Task instructions:
Give the entries back exactly, dropping each image.

Given records:
——
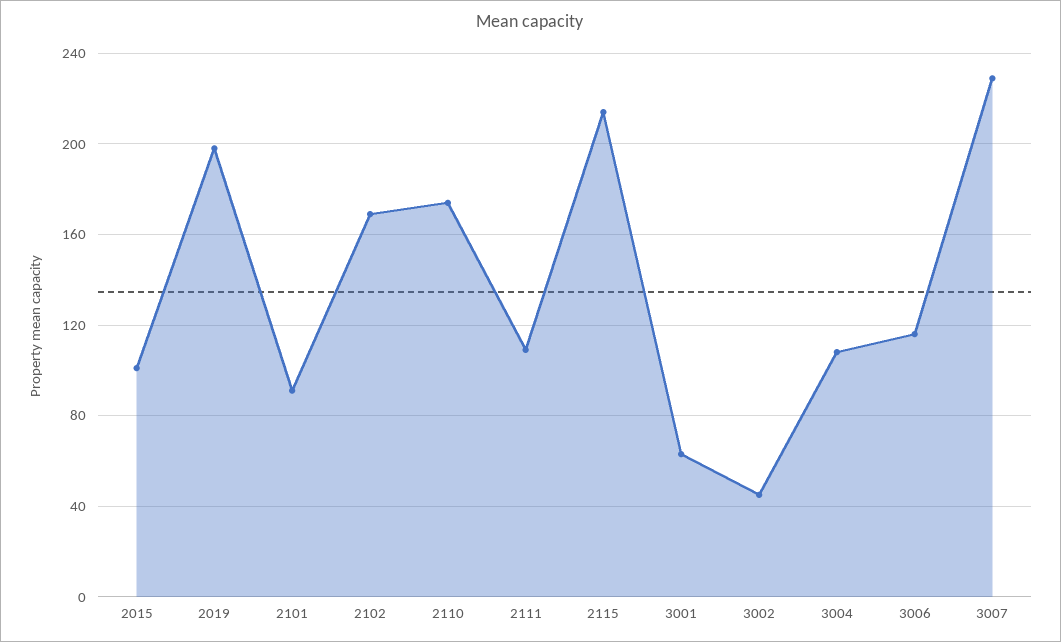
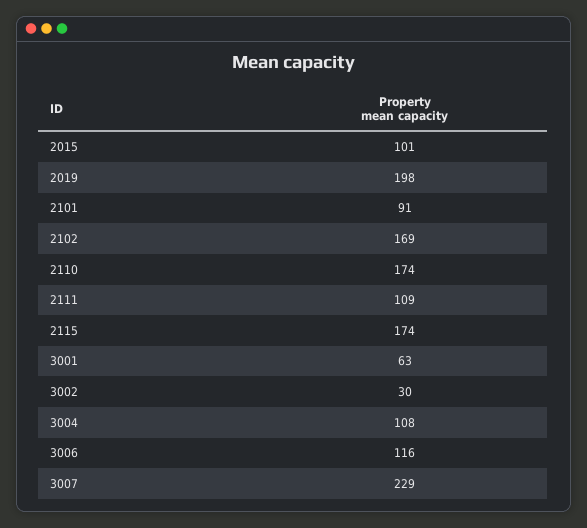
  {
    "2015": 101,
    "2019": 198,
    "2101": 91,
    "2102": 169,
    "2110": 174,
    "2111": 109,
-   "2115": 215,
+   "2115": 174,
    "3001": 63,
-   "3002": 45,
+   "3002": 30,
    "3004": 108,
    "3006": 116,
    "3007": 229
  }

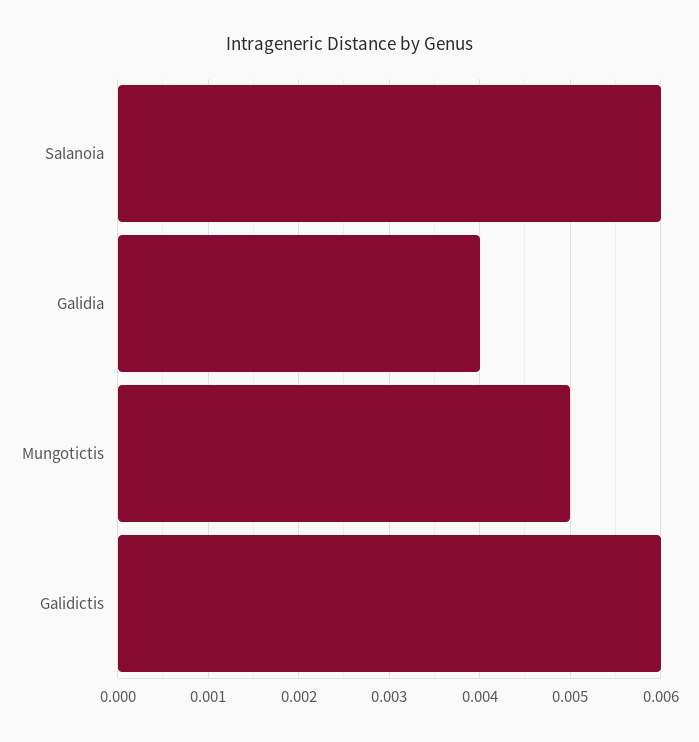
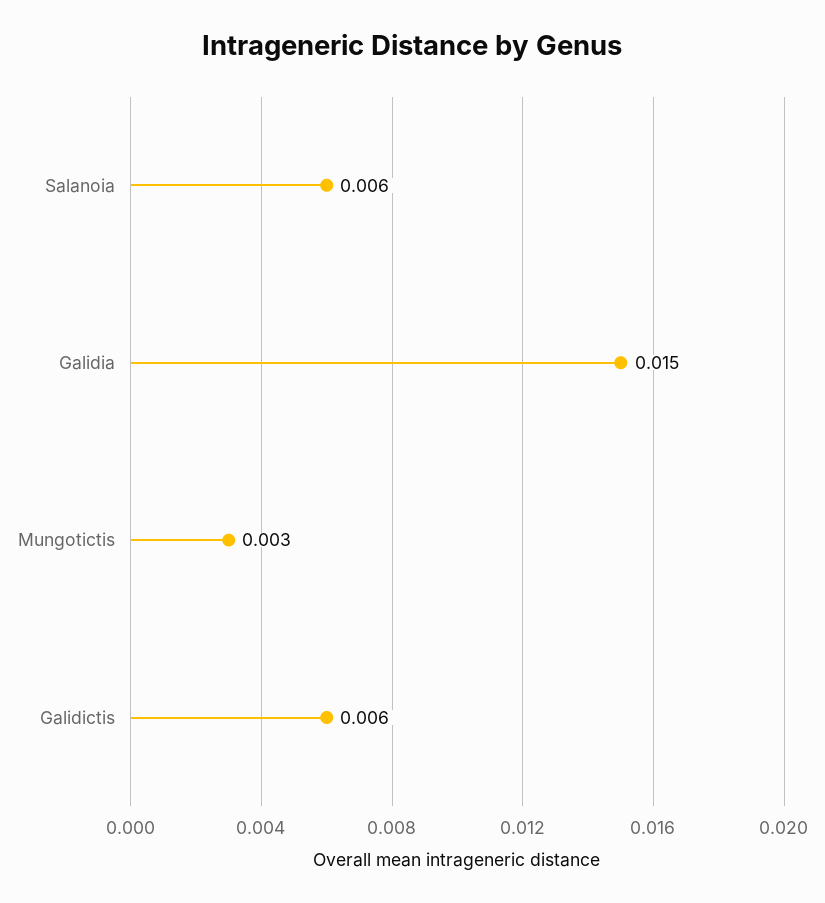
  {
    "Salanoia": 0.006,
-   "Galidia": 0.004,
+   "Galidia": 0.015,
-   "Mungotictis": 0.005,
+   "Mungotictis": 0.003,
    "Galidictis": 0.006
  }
——
Response for this exercise:
  {
    "2015": 101,
    "2019": 198,
    "2101": 91,
    "2102": 169,
    "2110": 174,
    "2111": 109,
-   "2115": 215,
+   "2115": 174,
    "3001": 63,
-   "3002": 45,
+   "3002": 30,
    "3004": 108,
    "3006": 116,
    "3007": 229
  }

  {
    "Salanoia": 0.006,
-   "Galidia": 0.004,
+   "Galidia": 0.015,
-   "Mungotictis": 0.005,
+   "Mungotictis": 0.003,
    "Galidictis": 0.006
  }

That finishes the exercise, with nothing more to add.